> [Task statement]: Below are some records; find each line that carries the word "việc" and copy it.

Segment Open

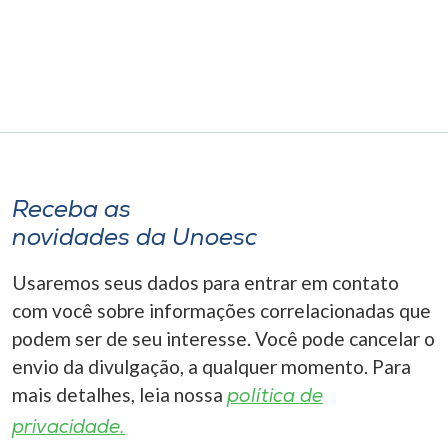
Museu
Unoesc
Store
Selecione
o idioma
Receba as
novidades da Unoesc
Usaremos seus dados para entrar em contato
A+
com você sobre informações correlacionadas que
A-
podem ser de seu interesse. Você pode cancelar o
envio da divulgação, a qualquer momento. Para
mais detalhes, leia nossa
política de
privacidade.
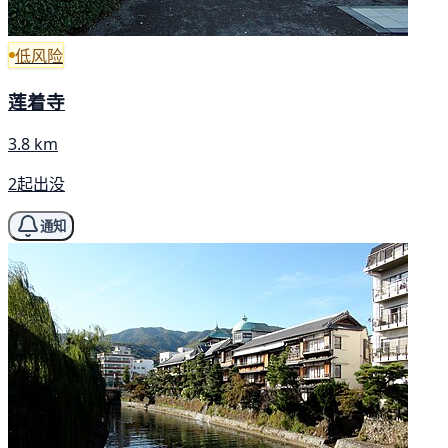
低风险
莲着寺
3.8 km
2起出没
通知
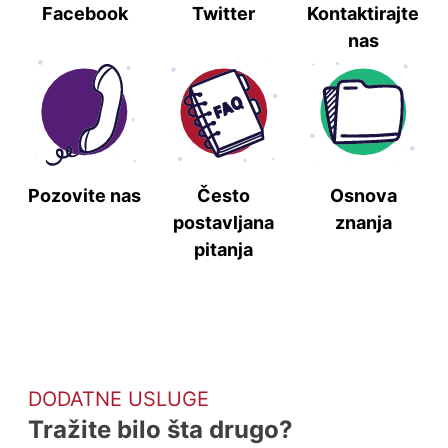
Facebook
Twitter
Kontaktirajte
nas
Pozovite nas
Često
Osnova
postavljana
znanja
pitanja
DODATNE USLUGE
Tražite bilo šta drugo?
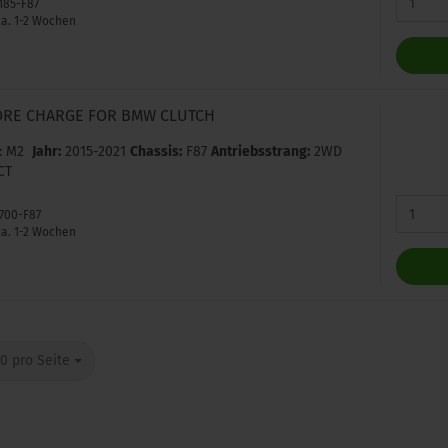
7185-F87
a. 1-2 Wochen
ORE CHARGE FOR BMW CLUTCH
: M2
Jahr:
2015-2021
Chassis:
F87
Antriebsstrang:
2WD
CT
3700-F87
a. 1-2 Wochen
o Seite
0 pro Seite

Segment Closed
Segment Open

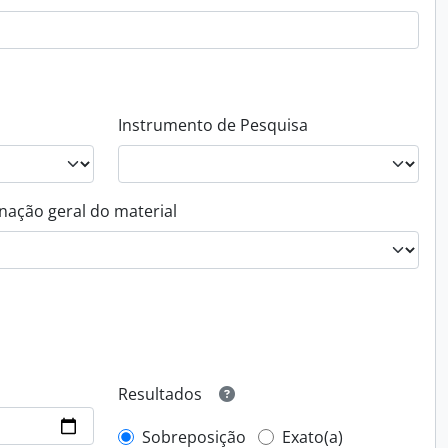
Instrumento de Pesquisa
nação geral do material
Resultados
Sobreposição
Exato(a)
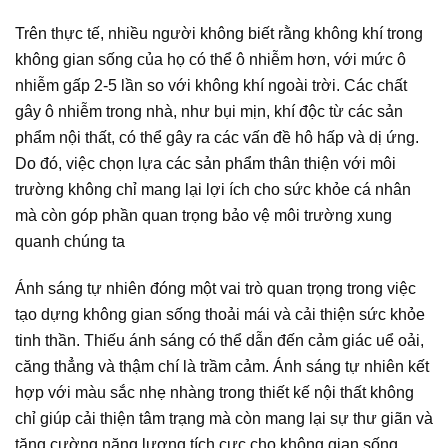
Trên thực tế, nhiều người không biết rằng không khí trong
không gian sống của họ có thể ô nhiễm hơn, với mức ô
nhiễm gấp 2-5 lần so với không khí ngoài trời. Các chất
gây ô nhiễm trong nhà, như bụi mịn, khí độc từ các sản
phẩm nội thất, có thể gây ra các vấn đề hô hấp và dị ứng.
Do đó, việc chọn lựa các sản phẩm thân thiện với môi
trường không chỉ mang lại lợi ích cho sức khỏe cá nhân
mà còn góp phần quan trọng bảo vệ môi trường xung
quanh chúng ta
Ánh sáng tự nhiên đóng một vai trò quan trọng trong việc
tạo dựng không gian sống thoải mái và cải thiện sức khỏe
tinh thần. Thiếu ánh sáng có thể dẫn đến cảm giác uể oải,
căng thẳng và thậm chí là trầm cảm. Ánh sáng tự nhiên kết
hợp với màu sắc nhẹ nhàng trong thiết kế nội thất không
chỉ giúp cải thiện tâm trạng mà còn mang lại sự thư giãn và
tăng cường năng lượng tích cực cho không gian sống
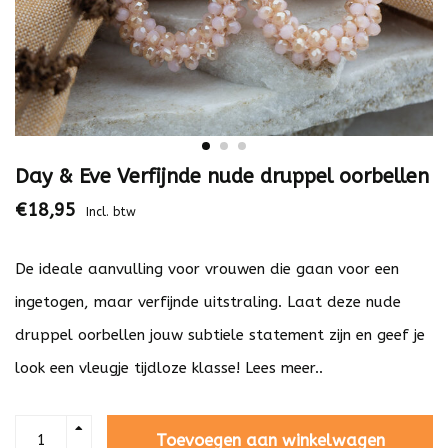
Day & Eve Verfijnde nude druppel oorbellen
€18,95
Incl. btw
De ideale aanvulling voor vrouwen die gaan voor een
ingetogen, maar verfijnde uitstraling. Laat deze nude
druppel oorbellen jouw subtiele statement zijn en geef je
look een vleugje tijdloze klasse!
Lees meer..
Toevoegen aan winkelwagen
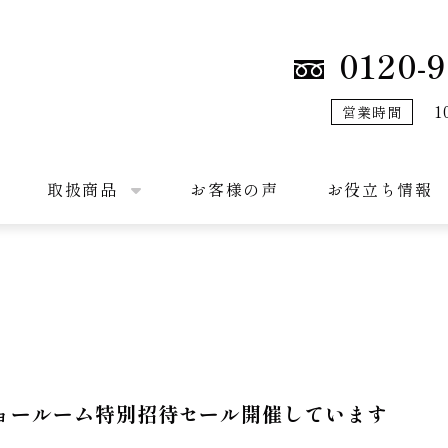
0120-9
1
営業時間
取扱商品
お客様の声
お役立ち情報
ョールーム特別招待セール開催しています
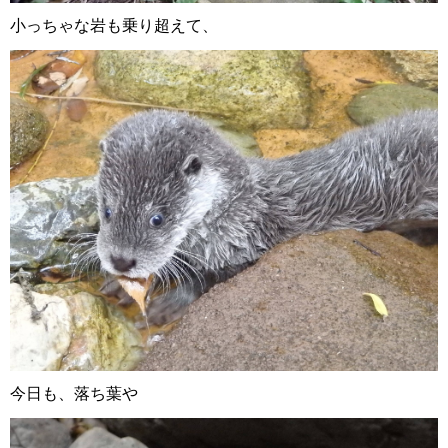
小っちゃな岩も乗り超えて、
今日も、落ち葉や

Segment Closed
Segment Open

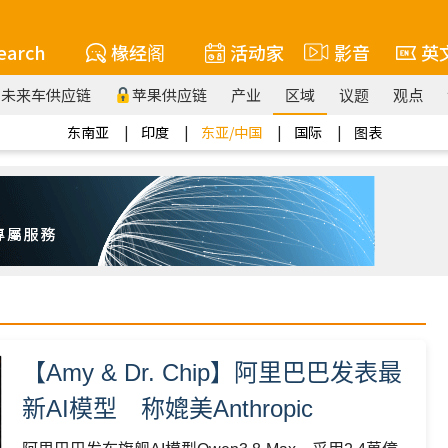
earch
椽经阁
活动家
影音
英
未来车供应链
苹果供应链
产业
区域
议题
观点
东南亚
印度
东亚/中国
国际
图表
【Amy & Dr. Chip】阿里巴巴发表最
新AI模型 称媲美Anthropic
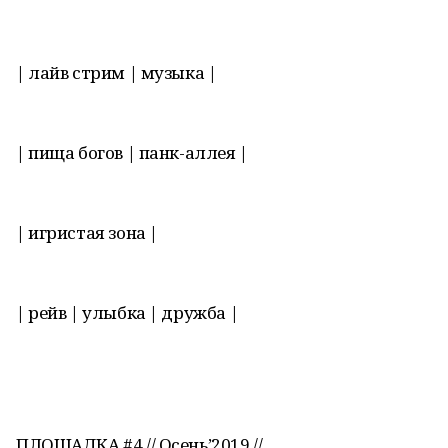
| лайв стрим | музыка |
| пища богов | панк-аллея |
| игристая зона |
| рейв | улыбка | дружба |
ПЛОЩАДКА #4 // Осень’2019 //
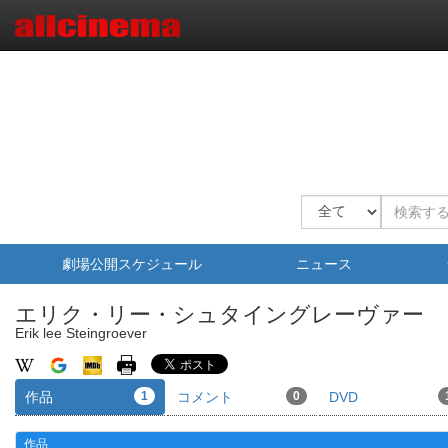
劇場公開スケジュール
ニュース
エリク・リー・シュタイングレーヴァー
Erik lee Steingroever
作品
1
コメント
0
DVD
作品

Segment Closed

> [Response below]:
Do đó, việc chọn lựa các sản phẩm thân thiện với môi
Ánh sáng tự nhiên đóng một vai trò quan trọng trong việc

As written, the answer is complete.